Sox Drawer: Who, What... How?

Sox Drawer: Who, What... How?

Wednesday, April 6, 2011
Posted 7:50 p.m. Updated 10:19 p.m.

By Chuck Garfien
CSNChicago.com

What just happened? What is going on here?

Frankly, I have no idea.

One of the strangest days in White Sox memory began with the stunning news that Adam Dunn needed an emergency appendectomy after the game in Kansas City on Tuesday night. About six or seven percent of Americans will need their appendix taken out in their lifetime, so maybe thats not so strange. But the fact that Cardinals slugger Matt Holliday needed his removed last Friday after a game, also in the state of Missouri, things were starting to get weird.

The White Sox payroll in 2010 is 127 million, fifth highest in the majors. The Twins are at 112 million, the Tigers are 105 million. But when Wednesday began, who was in first place in the American League Central? The team with the absolute lowest payroll in all of baseball, the Kansas City Royals at 36 million. For perspective: Jake Peavy, Mark Buehrle, and Alex Rios will make 42 million combined.

(Saved data entries)

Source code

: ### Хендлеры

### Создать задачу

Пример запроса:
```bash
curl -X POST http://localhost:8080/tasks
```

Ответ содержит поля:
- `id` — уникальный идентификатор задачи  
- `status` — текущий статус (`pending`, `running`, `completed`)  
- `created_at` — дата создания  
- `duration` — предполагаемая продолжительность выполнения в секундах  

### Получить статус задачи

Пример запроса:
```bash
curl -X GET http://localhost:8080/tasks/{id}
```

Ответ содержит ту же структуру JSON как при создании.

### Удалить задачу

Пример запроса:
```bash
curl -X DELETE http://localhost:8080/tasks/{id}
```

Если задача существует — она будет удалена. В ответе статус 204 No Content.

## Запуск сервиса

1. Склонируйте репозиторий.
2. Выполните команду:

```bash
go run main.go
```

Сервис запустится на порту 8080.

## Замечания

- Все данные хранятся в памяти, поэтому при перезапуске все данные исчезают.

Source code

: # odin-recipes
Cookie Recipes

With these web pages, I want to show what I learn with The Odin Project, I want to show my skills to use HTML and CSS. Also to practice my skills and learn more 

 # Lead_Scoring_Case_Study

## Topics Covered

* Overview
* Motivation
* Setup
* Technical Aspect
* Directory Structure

TASKS TO CARRY OUT:
1. In the White Sox article, which team had the lowest payroll in all of baseball, and what was that payroll?
2. Write out the White Sox article word for word, from "One of the strangest" down to "42 million combined.".
The entries have no connection to the White Sox article.

REPLIES:
1. The Kansas City Royals, at 36 million.

2.
One of the strangest days in White Sox memory began with the stunning news that Adam Dunn needed an emergency appendectomy after the game in Kansas City on Tuesday night. About six or seven percent of Americans will need their appendix taken out in their lifetime, so maybe thats not so strange. But the fact that Cardinals slugger Matt Holliday needed his removed last Friday after a game, also in the state of Missouri, things were starting to get weird.

The White Sox payroll in 2010 is 127 million, fifth highest in the majors. The Twins are at 112 million, the Tigers are 105 million. But when Wednesday began, who was in first place in the American League Central? The team with the absolute lowest payroll in all of baseball, the Kansas City Royals at 36 million. For perspective: Jake Peavy, Mark Buehrle, and Alex Rios will make 42 million combined.